Allerdale Hall is the name of the estate – and it is masterpiece of production design. The estate is built on red clay – which was responsible for the family fortune, and which Thomas is still trying to find ways to mine to restore it. But the house has fallen into such deep disrepair, that parts of the roof are missing, and leaves, and eventually snow, sprinkle down throughout the house, as the blood red clay seeps in through the floorboards. When you run a bath, you have to let it go for minute – because at first, the water looks like blood because of the clay. Allerdale Hall is, like Manderlay in Rebecca or Thorndale Hall in Jane Eyre, is a large place, with rooms that Edith is not supposed go into, and lots of strange noises. Thomas is clearly hiding something – and seems a little bit more standoffish than before – they haven’t even consummated their marriage yet. And Lucille is always watching – like Mrs. Danvers in Rebecca or Claude Rains’ mother in Notorious – but Edith cannot quite pin down what it is that bothers her so much about her.

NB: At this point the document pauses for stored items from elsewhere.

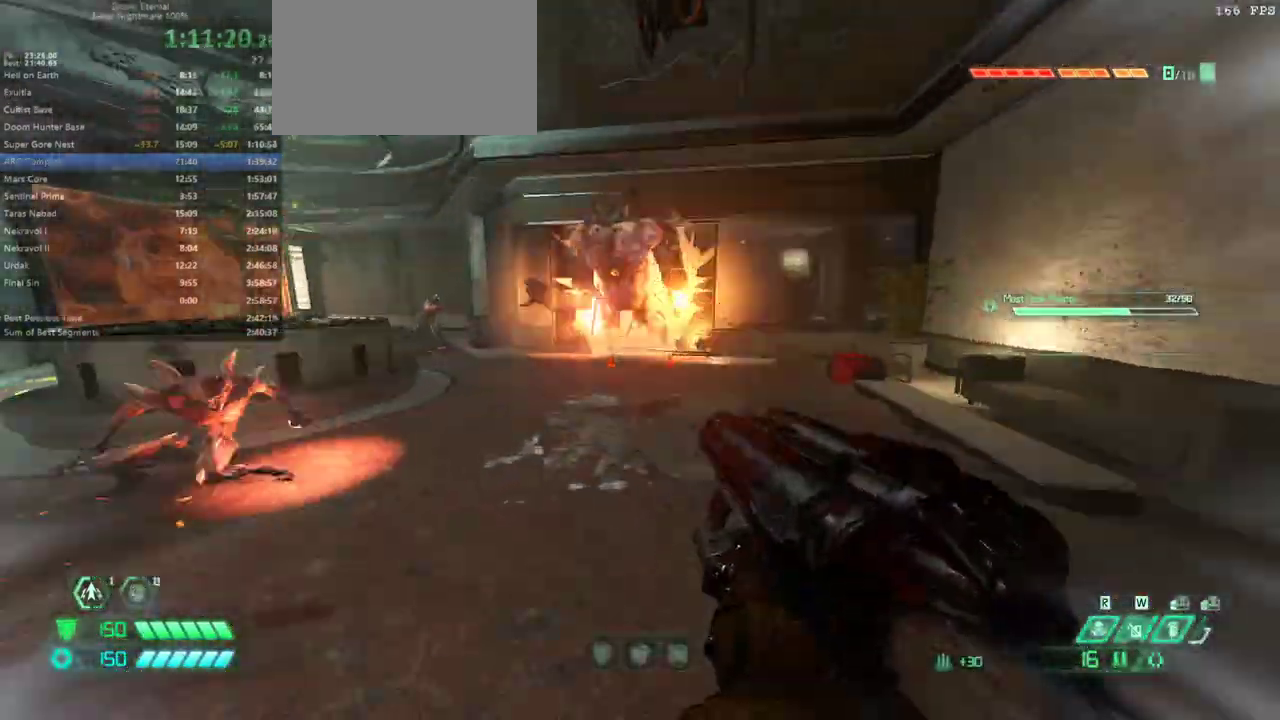
{"keys": ["fw"], "events": [[400, "cs", "down"], [500, "cs", "up"]]}
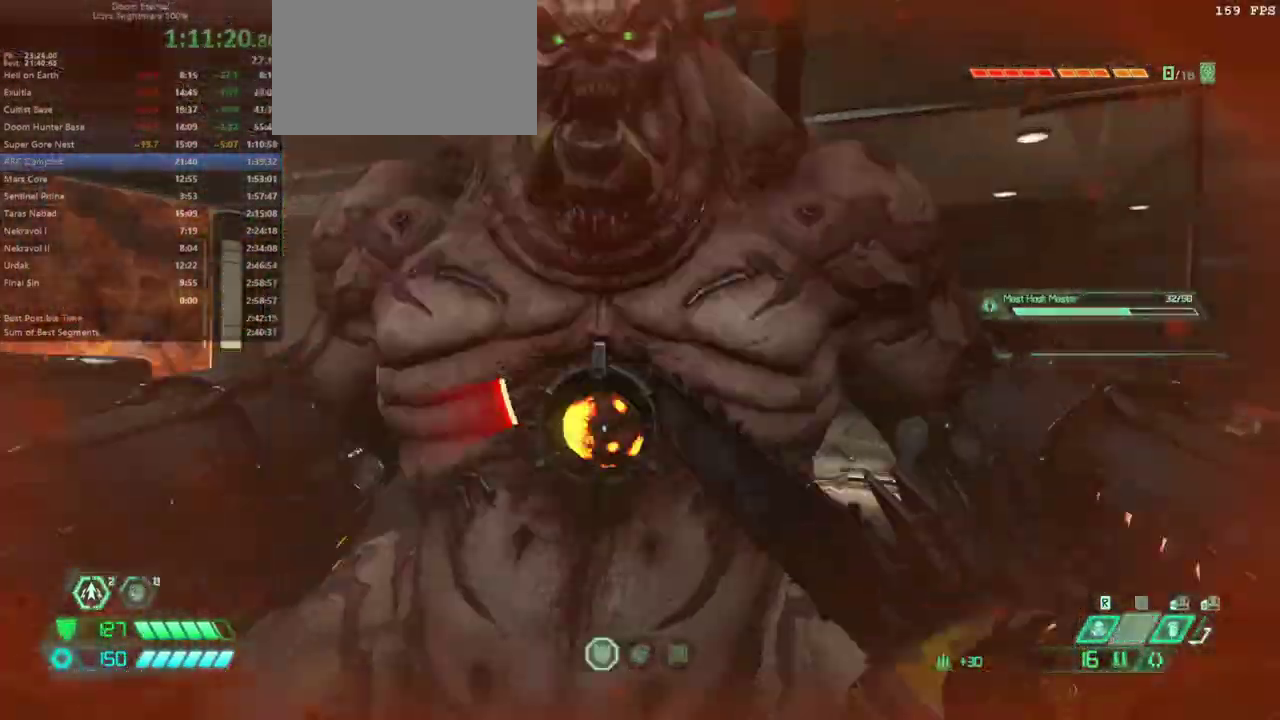
{"keys": ["fw", "r"], "events": [[367, "r", "down"]]}
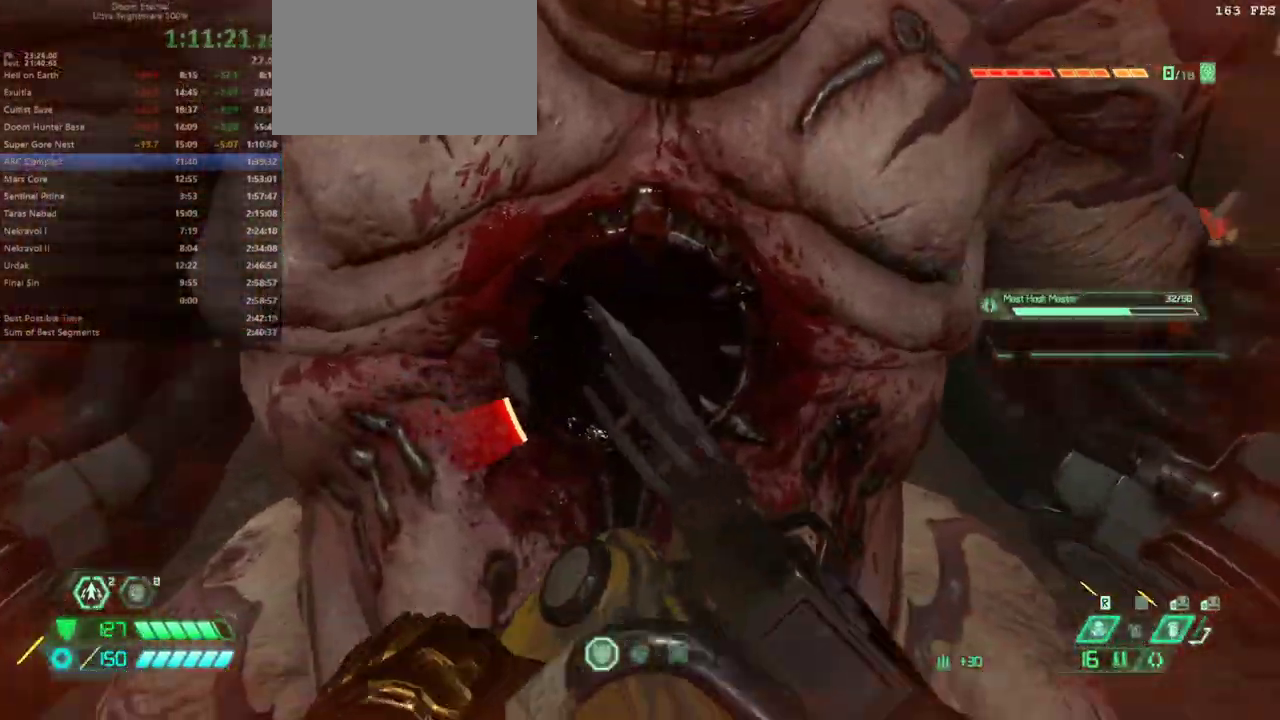
{"keys": ["fw"], "events": [[33, "r", "up"]]}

The actors in the film are mainly used as props by del Toro – he cast them because they look the part, and they do that wonderfully. Wasikowska, quietly building up one of the most impressive resumes of any actress of her generation, looks wonderful as the naïve woman, stalking through the dark house with a candelabra. Huddleston has the right roguish charm to play Thomas – and the right notes of cowardice later on. Chastain is made to look harsh and severe as Lucille – you know eventually whatever secrets are going to spill out, are going to come from her. Del Toro makes the most of these actors – favoring close-ups often. The trio is so good – with an assist from Charlie Hunnam – that for most of the runtime you forget just how one dimensional all the characters are – we know who they are from the beginning, and we’re right. When the third act starts monologuing, it hurts the film a little, although these types of films always include a healthy dose of monologuing.
Crimson Peak is a probably a little long for its own good. I loved the look of the film from the start, and I found the film a refreshing change for the standard horror movie that I had been expecting. Still, once del Toro establishes his story, he ends up taking it precisely where you think he will, and he takes a little too long to get there. Some critics have complained that the film is not scary – and that’s true, it’s not. But it does so much else, does it have to be scary too? The film will take it’s time finding its audience – it’s a film that I almost want to recommend to my mother – who counts Jane Eyre as one of her favorite books – but I worry she’ll be turned off by all the blood. Those who like the blood may well be turned off by the fact that it’s basically a love story. Del Toro has made this film for a very specific audience – it may be small, but I think they’ll love it more than I did when they find it.